Dark Night of the Soul
Like orphaned stars and spent galaxies
swirling around the vortex
being drawn ever down,
ever deeper into the abyss
that is the black hole,
so is the dark night of my soul.—the tentmaker
For ten years now I have successfully warded off the dread depression. But now, in the last several weeks, it has returned. And it has returned with a vengance known only by God, himself. Nothing, not prayer, not the rosary, not the scriptures, nothing, can bring me out into the light.
My medication is not helping anymore. I found a new doctor who says that my depression is only one pole of a bi-polar personality and that I need new meds.
1 Out of the depths I cry to you, O LORD.
2 Lord, hear my voice! Let your ears be attentive to the voice of my supplications!
3 If you, O LORD, should mark iniquities, Lord, who could stand?
4 But there is forgiveness with you, so that you may be revered.
5 I wait for the LORD, my soul waits, and in his word I hope;
6 my soul waits for the Lord more than those who watch for the morning, more than those who watch for the morning.
7 O Israel, hope in the LORD! For with the LORD there is steadfast love, and with him is great power to redeem.
8 It is he who will redeem Israel from all its iniquities.Psalm 130
4 Comments:
You are in my prayers, brother.
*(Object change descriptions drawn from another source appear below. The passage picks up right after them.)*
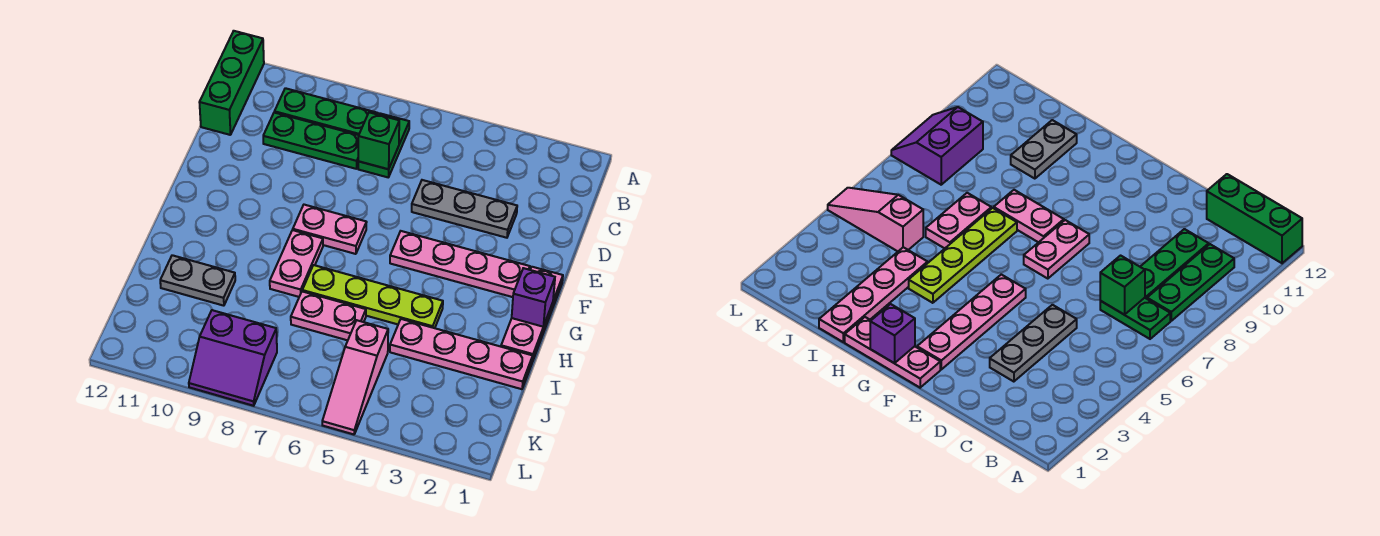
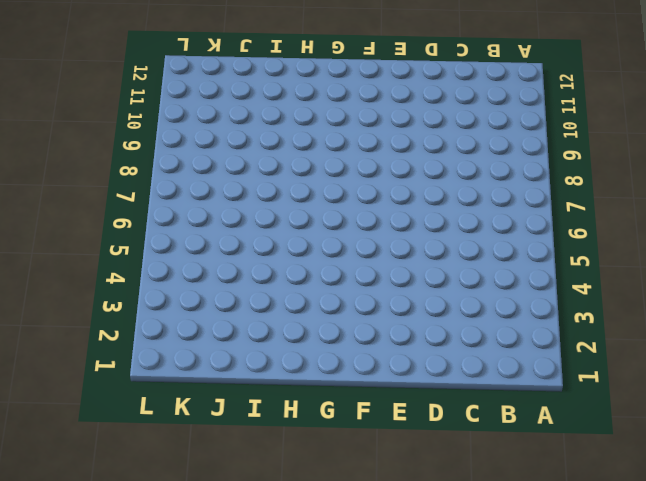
none -> green 1x3 brick [199,31,264,135]
none -> green 1x2 plate [358,113,409,177]
none -> green 1x3 plate [274,88,378,135]

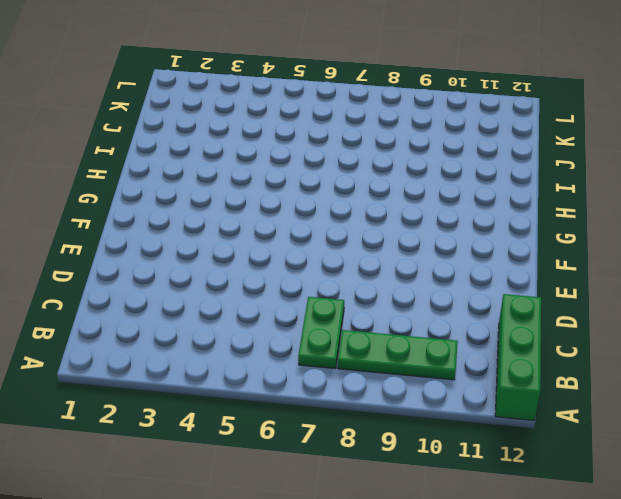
none -> green 1x3 plate [263,112,359,169]
none -> grey 1x3 plate [412,180,517,238]
none -> pink 1x3 plate [501,267,563,362]

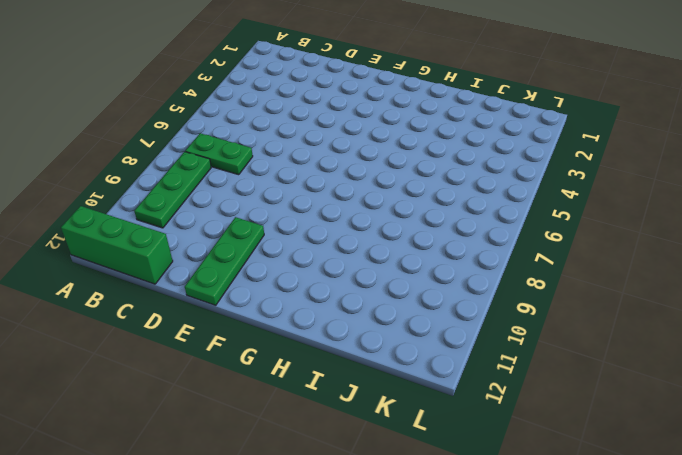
green 1x3 plate [185,217,264,305] -> green 1x3 plate moved to [263,112,359,169]
none -> grey 1x3 plate [412,180,517,238]
none -> pink 1x3 plate [501,267,563,362]
none -> pink 1x4 plate [390,231,530,297]

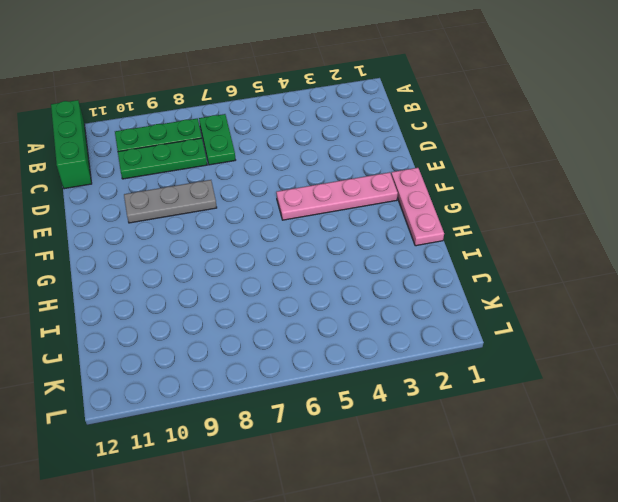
grey 1x3 plate [124,180,217,223] -> grey 1x3 plate moved to [412,180,517,238]
none -> pink 1x2 plate [293,205,367,254]
none -> pink 1x2 plate [270,230,323,297]
none -> lime 1x4 plate [302,265,443,328]

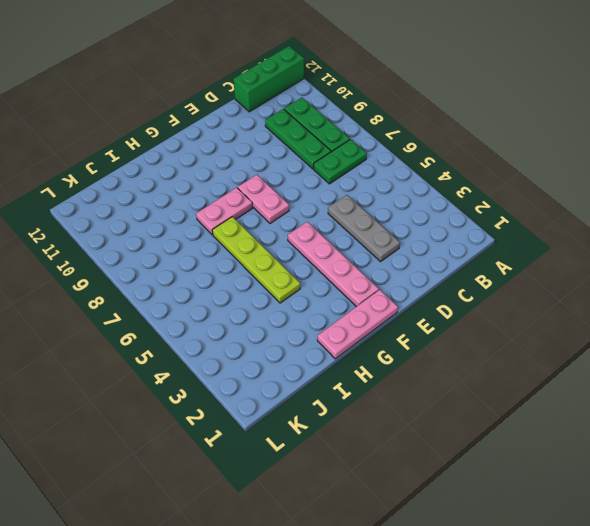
none -> pink 1x4 plate [390,319,533,389]
none -> pink 1x2 plate [291,291,366,340]
none -> grey 1x2 plate [160,255,235,306]

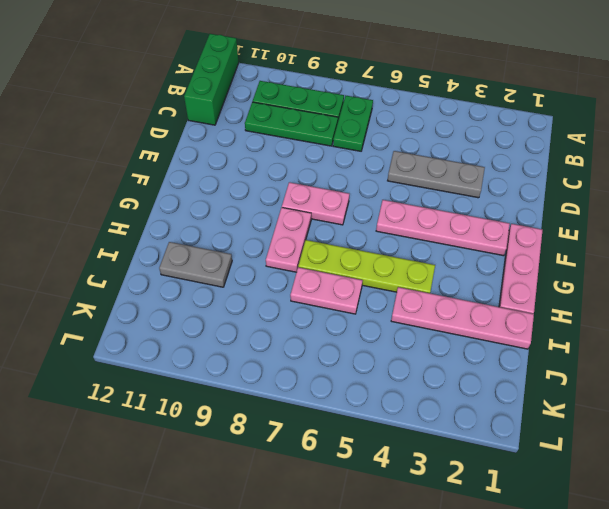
none -> pink 1x3 slope [322,320,388,434]
none -> purple 2x2 slope [189,310,277,406]
none -> green 1x1 brick [358,112,399,169]

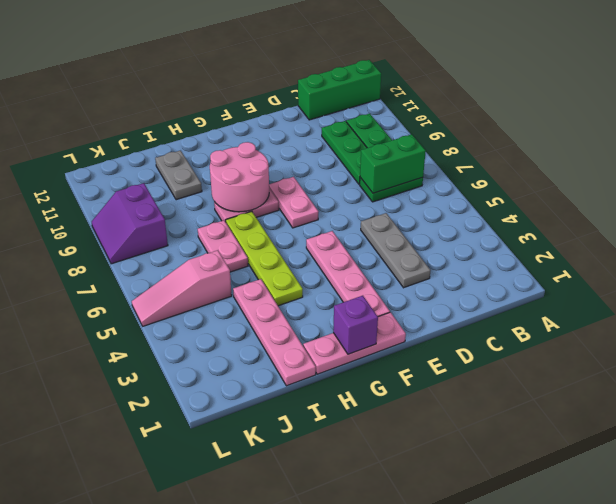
green 1x2 brick [360,134,426,193] -> green 1x1 brick [358,112,399,169]
pink 2x2 round brick [210,142,269,212] -> none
May God gift you with His light...
many prayers your way. i have depression, but i dont know if it's stress (pychosomatic) or biological. well, i dont want to share too much in this comment forum. prayers to you and I hope that you can heal and express this struggle in a helpful way for yourself and others whom care for you. i hope that your new medicines aid you well.
I feel for you. I just recently found out that my depression is part of a bi-polar issue. People tend to think that people bounce between depression and euphoria, but in fact you can go between depression and rage or anxiety. I hope the new meds will work out for you.
Thanks, bad, it's good to see you up and about on the blog again.